_READING TEXT_
=-=-=-=-=
Thanking both Bakhtiari and Arab residents of Ahvaz, he asked:
“Why is no one accountable? My son burned defending his family’s bread, but the officials who ordered the destruction are still in their posts.”
Although a few low-level municipal officials—and even the mayor—were initially arrested, all were later released, and the mayor even denied that he had ever been detained. Under growing public pressure, however, Khuzestan’s governor announced on 12 November 2025 that Reza Amini had “resigned.” ISNA also reported the dismissal of the Deputy for Municipal Services, the District 3 Mayor, his deputy, and the District 3 Enforcement Chief.
A Chronicle of Street Vendors’ Self-Immolation
Ahmad Baledi is not the first. The best-known case is that of Younes Asakereh, who in March 2015 set himself on fire and died after municipal agents in Khorramshahr confiscated his fruit stand.
Another case is the unnamed street vendor at Golbarg metro station in Tehran, who in January 2014 threw himself under a train after agents confiscated his goods and ignored his pleas and threats.
In 2015, Amir Ahmadi, a street vendor from Kermanshah selling on Jomhouri–Champs-Élysées Street in Tehran, set himself on fire after provocation by municipal agents; he survived but paid all medical costs himself after emerging from a month-long coma.
Numerous violent confrontations reveal a pattern: municipal contractors hiring thugs to attack vendors and the urban poor. On 7 August 2014, Ali Cheraghi, a pickup-truck vendor, was beaten to death in front of his 13-year-old son by four District 4 Tehran-Pars enforcement agents after he refused to pay a bribe.
In Qazvin, during a “vendor clearing” operation on Norouzian Boulevard, a viral video showed six large municipal agents beating two vendors with rods, fists, and kicks—even brandishing a knife. One vendor, Alireza Heydari, was hospitalized.
Similar violent crackdowns have occurred in Gorgan, Tabriz, Rasht, and other cities—so frequently that even city council members have protested.
At times, the destruction of vendors’ belongings has been lethal. In May 2020, Asiyeh Panahi, a 61-year-old woman in Kermanshah, died on the spot during a municipal bulldozer demolition of her family’s shelter.
=-=-=-=-=
_TASK ITEM 1_
Name every city mentioned in the passage on street vendors, in the order each first appears.
_TASK ITEM 2_
Decide whether each statement agrees with the passage on street vendors. Answer yes or no and quote the words from the passage that settle it.
(a) Younes Asakereh died after setting himself on fire in 2015.
(b) Amir Ahmadi's medical costs were paid by the municipality.
(c) The mayor admitted that he had been detained.
_TASK ITEM 3_
Write a continuation of the passage on street vendors, starting after its final sentence.
The rows that follow are not needed for any of this work.

_RECORDED DATA_
=-=-=-=-=
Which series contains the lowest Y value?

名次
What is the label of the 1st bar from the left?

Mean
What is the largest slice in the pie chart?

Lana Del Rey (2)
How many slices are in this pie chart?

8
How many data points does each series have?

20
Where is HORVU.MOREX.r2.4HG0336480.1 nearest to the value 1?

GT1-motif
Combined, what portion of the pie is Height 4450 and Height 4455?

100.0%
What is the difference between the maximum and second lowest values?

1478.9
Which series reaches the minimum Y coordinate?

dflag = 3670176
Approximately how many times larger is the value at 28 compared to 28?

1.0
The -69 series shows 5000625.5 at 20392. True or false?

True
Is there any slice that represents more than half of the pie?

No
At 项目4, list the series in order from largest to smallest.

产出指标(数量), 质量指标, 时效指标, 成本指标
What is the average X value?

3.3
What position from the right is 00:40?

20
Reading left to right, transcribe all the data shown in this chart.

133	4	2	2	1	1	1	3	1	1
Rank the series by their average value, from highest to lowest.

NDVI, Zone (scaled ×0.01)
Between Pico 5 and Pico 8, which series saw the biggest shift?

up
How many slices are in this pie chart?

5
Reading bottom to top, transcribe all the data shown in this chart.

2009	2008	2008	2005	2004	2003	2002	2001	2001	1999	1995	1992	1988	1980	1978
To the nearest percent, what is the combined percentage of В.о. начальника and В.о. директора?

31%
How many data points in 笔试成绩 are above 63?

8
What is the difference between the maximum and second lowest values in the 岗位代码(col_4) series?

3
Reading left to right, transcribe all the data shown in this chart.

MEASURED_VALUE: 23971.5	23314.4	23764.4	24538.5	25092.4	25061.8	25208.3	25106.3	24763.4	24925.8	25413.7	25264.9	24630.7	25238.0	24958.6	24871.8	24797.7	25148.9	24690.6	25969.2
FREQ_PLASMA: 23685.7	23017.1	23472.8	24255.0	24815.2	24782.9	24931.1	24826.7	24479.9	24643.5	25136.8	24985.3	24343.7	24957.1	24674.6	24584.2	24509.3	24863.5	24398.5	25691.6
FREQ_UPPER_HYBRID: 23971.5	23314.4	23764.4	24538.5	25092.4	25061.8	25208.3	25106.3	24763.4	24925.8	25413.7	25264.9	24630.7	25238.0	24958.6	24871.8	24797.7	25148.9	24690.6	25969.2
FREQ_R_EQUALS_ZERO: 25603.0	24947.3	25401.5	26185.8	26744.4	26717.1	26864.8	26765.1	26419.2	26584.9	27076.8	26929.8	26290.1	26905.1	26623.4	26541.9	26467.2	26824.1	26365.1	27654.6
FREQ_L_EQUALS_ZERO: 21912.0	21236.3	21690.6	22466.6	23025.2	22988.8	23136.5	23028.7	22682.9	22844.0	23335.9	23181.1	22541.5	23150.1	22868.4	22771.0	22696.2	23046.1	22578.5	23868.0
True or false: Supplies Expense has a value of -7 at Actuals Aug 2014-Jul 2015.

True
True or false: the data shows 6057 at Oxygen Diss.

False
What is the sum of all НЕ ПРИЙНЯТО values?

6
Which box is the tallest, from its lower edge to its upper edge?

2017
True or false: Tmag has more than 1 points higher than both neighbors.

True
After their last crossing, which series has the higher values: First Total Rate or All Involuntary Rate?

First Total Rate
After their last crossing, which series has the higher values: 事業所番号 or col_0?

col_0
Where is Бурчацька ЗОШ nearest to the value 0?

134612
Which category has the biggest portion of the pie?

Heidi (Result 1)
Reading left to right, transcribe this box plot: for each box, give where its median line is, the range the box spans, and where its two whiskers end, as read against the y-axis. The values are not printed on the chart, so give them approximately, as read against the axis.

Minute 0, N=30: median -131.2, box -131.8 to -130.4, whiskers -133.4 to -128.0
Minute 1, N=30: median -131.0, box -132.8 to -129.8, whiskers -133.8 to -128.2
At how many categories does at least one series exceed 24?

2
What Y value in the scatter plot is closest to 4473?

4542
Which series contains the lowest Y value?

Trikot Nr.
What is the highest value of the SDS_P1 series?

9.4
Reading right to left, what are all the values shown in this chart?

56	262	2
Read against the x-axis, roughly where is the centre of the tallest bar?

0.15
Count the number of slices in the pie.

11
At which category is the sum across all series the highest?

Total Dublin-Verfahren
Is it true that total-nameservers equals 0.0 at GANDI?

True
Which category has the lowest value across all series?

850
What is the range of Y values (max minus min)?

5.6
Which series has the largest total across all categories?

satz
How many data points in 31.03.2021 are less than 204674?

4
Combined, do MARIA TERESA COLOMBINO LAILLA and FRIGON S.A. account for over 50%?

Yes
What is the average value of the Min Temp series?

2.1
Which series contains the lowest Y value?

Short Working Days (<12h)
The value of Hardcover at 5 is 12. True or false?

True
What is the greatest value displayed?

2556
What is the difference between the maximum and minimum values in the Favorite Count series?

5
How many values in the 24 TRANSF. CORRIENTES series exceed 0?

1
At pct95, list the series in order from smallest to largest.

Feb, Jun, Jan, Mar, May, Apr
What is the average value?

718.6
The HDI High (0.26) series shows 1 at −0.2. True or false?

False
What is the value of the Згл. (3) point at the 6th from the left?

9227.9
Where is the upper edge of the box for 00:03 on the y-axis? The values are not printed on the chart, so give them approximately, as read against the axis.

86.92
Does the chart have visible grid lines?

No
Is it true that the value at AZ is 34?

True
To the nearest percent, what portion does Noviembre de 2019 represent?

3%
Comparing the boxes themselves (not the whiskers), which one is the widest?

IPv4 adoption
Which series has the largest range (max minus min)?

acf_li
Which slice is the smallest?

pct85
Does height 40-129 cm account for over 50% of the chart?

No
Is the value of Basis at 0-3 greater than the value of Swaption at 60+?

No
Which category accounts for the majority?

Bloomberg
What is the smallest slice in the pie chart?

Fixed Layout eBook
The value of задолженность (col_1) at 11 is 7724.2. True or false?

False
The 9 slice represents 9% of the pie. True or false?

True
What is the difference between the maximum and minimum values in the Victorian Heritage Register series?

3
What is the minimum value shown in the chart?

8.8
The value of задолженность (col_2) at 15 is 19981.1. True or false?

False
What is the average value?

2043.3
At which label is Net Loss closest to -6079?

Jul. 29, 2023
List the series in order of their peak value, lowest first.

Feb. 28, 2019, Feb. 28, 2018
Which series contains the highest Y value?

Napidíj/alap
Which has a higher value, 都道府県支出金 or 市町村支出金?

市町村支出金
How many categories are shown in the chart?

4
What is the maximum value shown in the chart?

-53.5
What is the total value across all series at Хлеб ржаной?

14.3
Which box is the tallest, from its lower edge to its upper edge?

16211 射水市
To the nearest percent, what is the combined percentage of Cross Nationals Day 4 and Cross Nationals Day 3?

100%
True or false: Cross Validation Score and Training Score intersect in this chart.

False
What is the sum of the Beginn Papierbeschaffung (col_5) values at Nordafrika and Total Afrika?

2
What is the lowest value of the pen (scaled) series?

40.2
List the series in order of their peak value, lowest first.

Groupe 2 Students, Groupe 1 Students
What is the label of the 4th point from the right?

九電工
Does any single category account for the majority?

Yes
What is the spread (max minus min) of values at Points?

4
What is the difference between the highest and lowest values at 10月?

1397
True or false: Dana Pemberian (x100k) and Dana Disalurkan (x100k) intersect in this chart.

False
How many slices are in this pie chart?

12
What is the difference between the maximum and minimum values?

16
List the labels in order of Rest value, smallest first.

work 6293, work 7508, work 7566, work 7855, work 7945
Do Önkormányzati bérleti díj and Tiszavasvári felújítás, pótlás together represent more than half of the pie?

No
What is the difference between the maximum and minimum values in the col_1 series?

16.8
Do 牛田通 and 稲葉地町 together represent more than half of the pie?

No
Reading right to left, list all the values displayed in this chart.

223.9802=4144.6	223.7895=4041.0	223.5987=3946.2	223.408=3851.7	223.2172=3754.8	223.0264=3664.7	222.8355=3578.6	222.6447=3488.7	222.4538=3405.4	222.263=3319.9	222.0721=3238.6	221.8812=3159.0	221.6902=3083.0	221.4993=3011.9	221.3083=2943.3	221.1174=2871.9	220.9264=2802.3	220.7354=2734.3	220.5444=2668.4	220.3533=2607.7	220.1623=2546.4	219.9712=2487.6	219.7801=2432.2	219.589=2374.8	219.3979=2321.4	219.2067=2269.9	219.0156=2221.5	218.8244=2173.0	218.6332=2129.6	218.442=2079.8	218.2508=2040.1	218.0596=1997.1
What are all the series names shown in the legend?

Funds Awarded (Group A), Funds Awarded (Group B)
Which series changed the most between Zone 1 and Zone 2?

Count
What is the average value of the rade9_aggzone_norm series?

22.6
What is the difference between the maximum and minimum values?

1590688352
=-=-=-=-=
_ANSWER BOX 1_
Ahvaz, Khorramshahr, Tehran, Kermanshah, Qazvin, Gorgan, Tabriz, Rasht

_ANSWER BOX 2_
(a) Yes: "in March 2015 set himself on fire and died"
(b) No: "he survived but paid all medical costs himself"
(c) No: "the mayor even denied that he had ever been detained"

_ANSWER BOX 3_
Other cases include the assault of carwash workers in Sa’adatabad (February 2016) and the demolition of homes in Zeytoon Township in eastern Tehran (November 2016).
The Tragedy of Women and Children’s Self-Immolation
Ahmad Baledi’s death belongs to a broader history of political and economic self-immolation in Iran—many victims of which are women and children.
Poverty-driven suicides are numerous. One example: Zeinab, an 11-year-old from Galdarreh village in Ilam Province, the daughter of a disabled father. On 5 April 2020, ashamed that she could not afford new clothes for Nowruz, she burned her old clothes and then hanged herself.
Another case: Sahar Khodayari, “the Blue Girl,” who died in 2019 after setting herself on fire in protest at a six-month prison sentence for trying to enter a stadium to watch her football team.
The most iconic self-immolation protest remains that of Dr. Homa Darabi, a pediatrician and psychiatrist who set herself on fire in Tajrish Square in 1994 to protest compulsory hijab.
What Comes Next?
Some users on social media have compared these self-immolations to that of Mohamed Bouazizi, the Tunisian street vendor whose death in December 2010 ignited the Tunisian revolution and the Arab Spring.
Bouazizi set himself ablaze after a municipal agent humiliated him and confiscated his handcart—just as Iranian vendors today face daily humiliation and the destruction of their livelihoods.
Whether Ahmad Baledi’s death becomes such a turning point is uncertain. But it is clear that his death poses a new challenge to the Islamic Republic—one that, like the killing of Jina (Mahsa) Amini, the state fears may transform into mass uprising.